Exactement ! Le second forum, quant à lui, réunira le Parti populaire européen et les partis marocains se réclamant du même courant de pensée tels que le PAM, le RNI, l’Istiqlal, l’UC… comme nous l’avions fait en 2014 avec le courant social démocrate qui constitue la seconde force au Parlement européen. Un troisième forum sera consacré au dialogue entre femmes parlementaires, eurodéputées et parlementaires marocaines qui apporteront un autre regard sur les échanges entre nos deux régions. Enfin, un dernier forum sera organisé par les deux co-présidents de la CPM, Pier-Antonio Panzeri et moi-même, sur le thème malheureusement très actuel de la sécurité et de la lutte contre le terrorisme. Ces occasions d’échanges et de travail en commun sont essentielles car elles débouchent souvent sur des recommandations qui sont mises en œuvre par nos gouvernements respectifs. Elles doivent donc être encouragées.
 
Quel rôle tient aujourd’hui la diplomatie parlementaire dans tous ces échanges ?

Dès lors que notre Souverain, dans un discours d’ouverture de l’une de nos sessions, exhorte les parlementaires à se mobiliser pour devenir acteurs de la diplomatie dont il définit lui-même les grandes orientations, cela donne la plus grande des légitimités à notre action au plan international. Indéniablement, à travers ses représentants les plus actifs, notre Parlement est devenu l’un des acteurs les plus importants de l’influence marocaine à l’étranger. La diplomatie parlementaire et celle officielle doivent être complémentaires autour d’objectifs communs qui sont ceux de notre Etat souverain.
 
Comment faire pour «booster» davantage cette diplomatie ?

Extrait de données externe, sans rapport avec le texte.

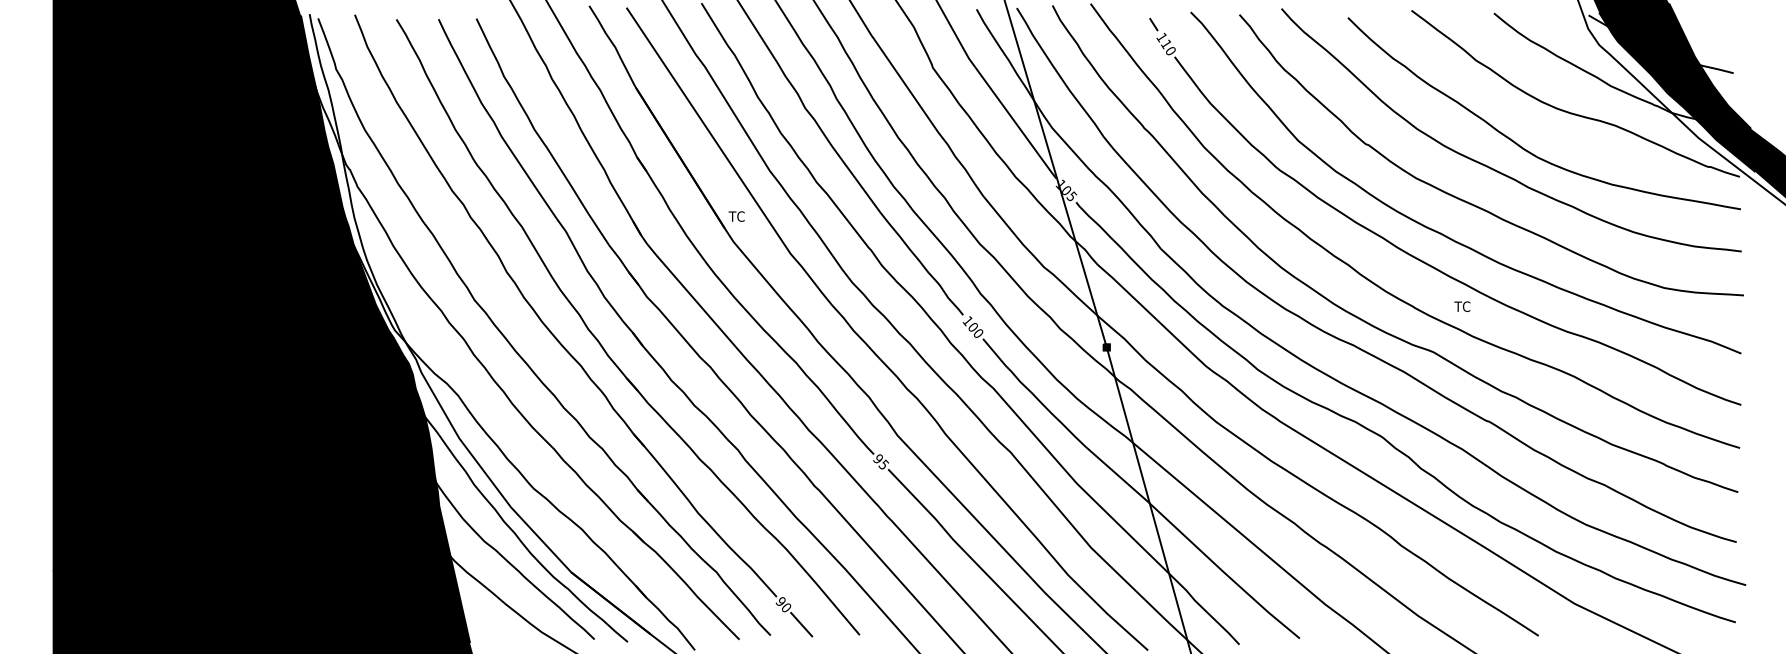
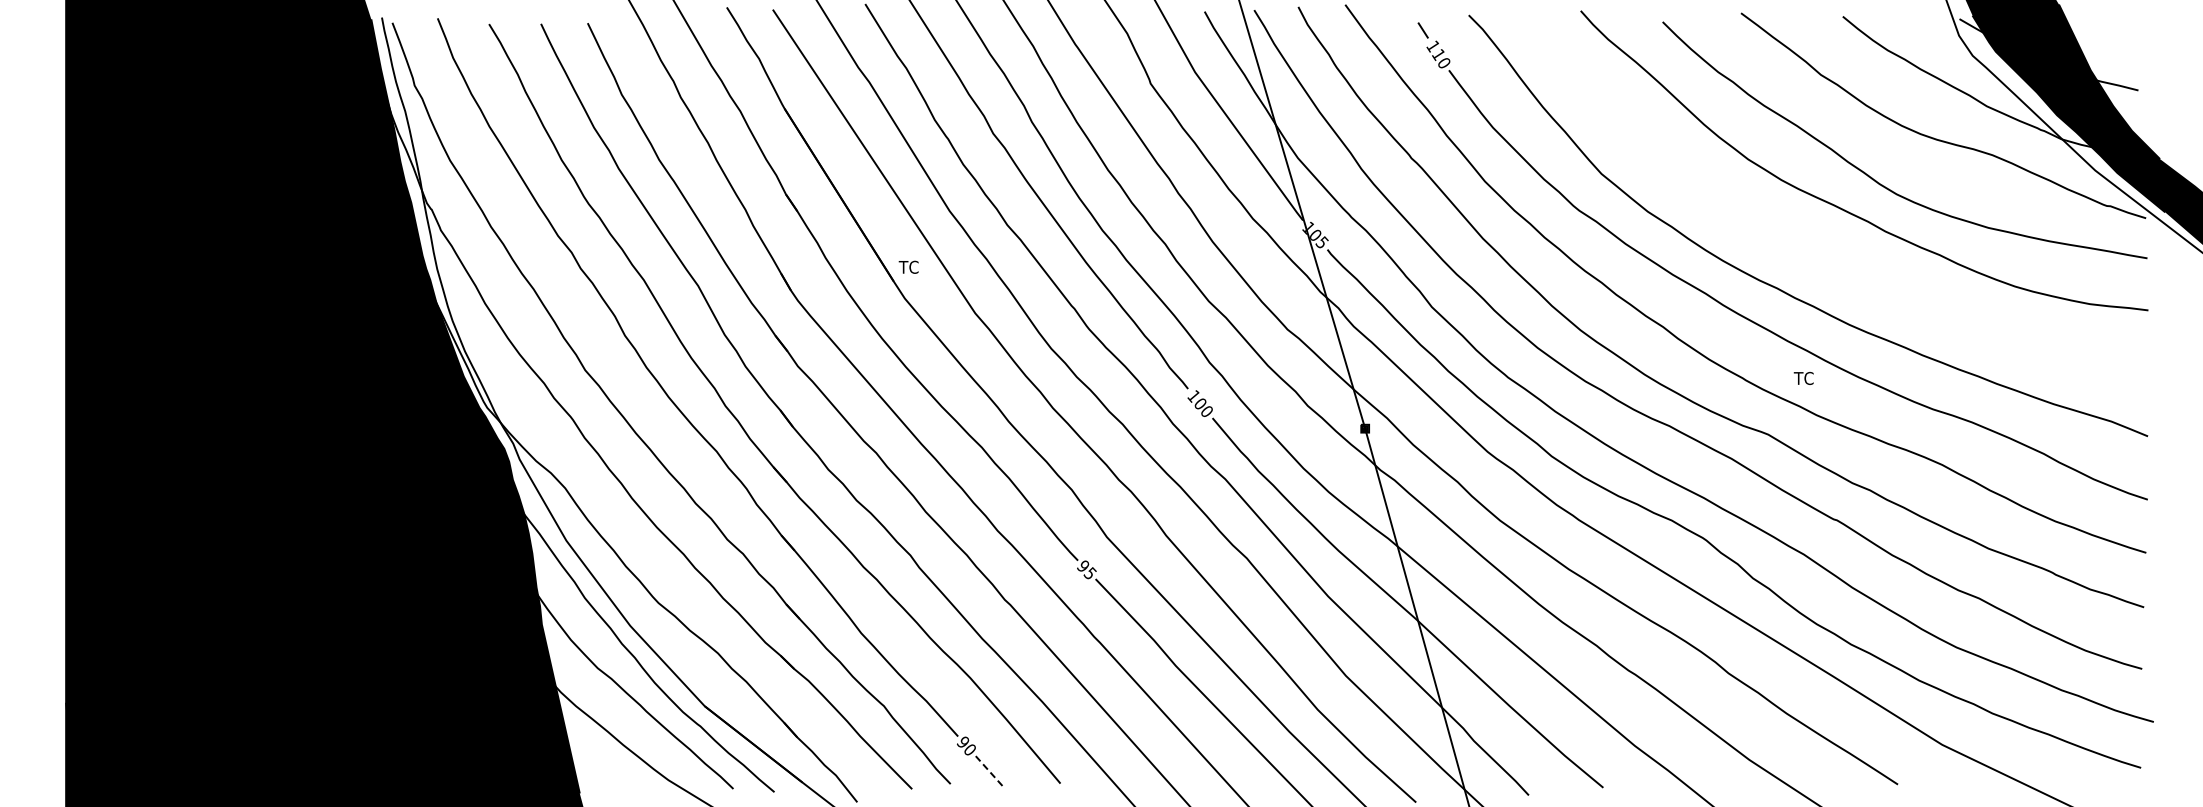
curve: (1471, 202) -> (1814, 250), removed
line: (801, 624) -> (988, 770), solid -> dashed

Je pense qu’il serait peut-être utile aujourd’hui d’apporter une formation à un groupe de parlementaires de sensibilités différentes, sur la base du volontariat. Une spécialisation thématique et/ou territoriale pourrait être envisagée dans ce cadre. Cela permettrait d’optimiser leur travail de terrain et de faire remonter l’information recherchée de la façon la plus adaptée. De ce point de vue, ce groupe pourrait s’appuyer sur un ou deux collaborateurs aguerris à un travail d’analyse, de mise en perspective et au final de mise en forme.

Car même si les parlementaires peuvent être pertinents sur la scène internationale, ils ne doivent pas perdre de vue que la politique intérieure reste la principale raison d’être de leur mandat. C’est d’ailleurs parce qu’ils seront performants en politique intérieure qu’ils seront de bons relais pour leur pays au plan international. Je pense que l’intensification de la coopération interparlementaire permettra également de «booster » cette diplomatie à laquelle je suis tant attaché, au service de mon pays.